WHAT IS BEING ASKED:
The records are to be repeated exactly, and any images in them are to be dropped.
■ ■ ■ ■ ■ ■ ■
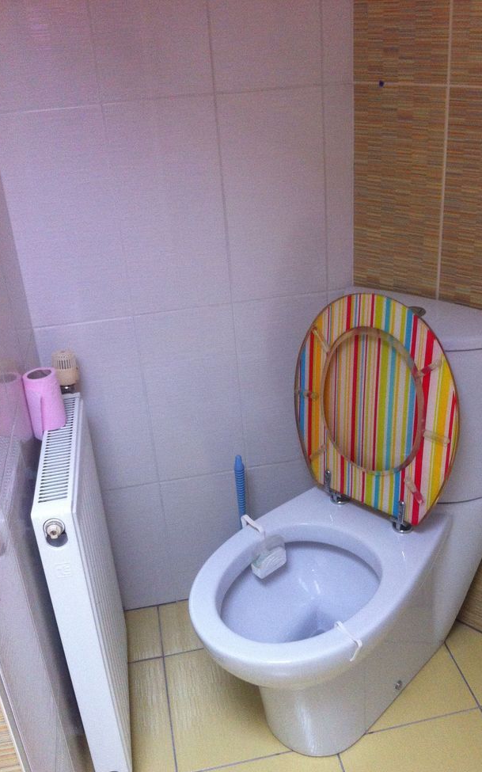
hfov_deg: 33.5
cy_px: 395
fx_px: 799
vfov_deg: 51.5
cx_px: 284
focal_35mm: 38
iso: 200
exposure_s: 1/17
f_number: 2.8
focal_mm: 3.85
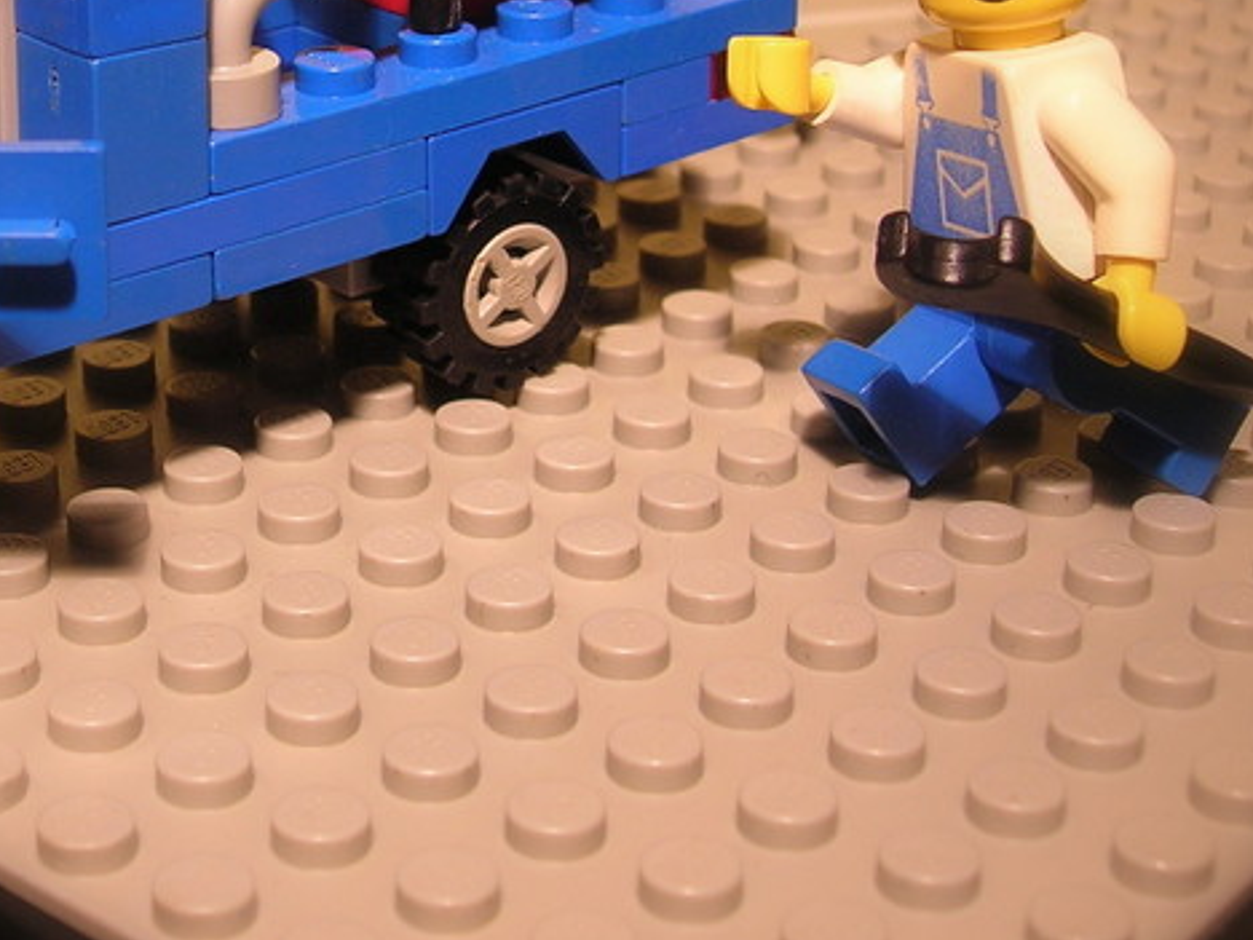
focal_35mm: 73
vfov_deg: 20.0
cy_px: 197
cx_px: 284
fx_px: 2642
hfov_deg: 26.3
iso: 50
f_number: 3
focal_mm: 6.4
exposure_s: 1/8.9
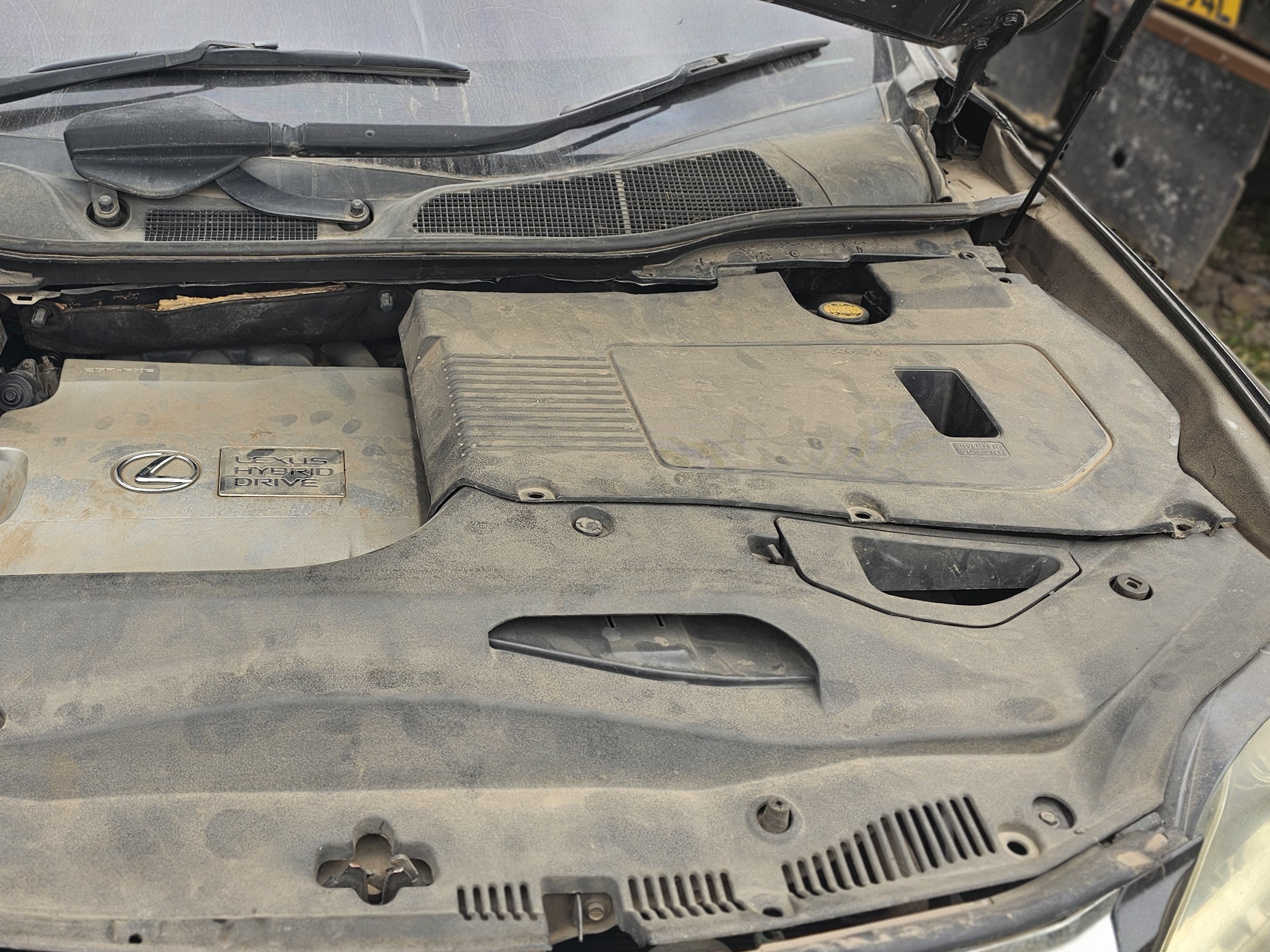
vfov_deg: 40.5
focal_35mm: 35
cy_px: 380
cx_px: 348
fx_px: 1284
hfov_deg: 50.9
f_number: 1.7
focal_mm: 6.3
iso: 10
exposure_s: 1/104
■ ■ ■ ■ ■ ■ ■
EXERCISE OUTPUT:
hfov_deg: 33.5
cy_px: 395
fx_px: 799
vfov_deg: 51.5
cx_px: 284
focal_35mm: 38
iso: 200
exposure_s: 1/17
f_number: 2.8
focal_mm: 3.85
focal_35mm: 73
vfov_deg: 20.0
cy_px: 197
cx_px: 284
fx_px: 2642
hfov_deg: 26.3
iso: 50
f_number: 3
focal_mm: 6.4
exposure_s: 1/8.9
vfov_deg: 40.5
focal_35mm: 35
cy_px: 380
cx_px: 348
fx_px: 1284
hfov_deg: 50.9
f_number: 1.7
focal_mm: 6.3
iso: 10
exposure_s: 1/104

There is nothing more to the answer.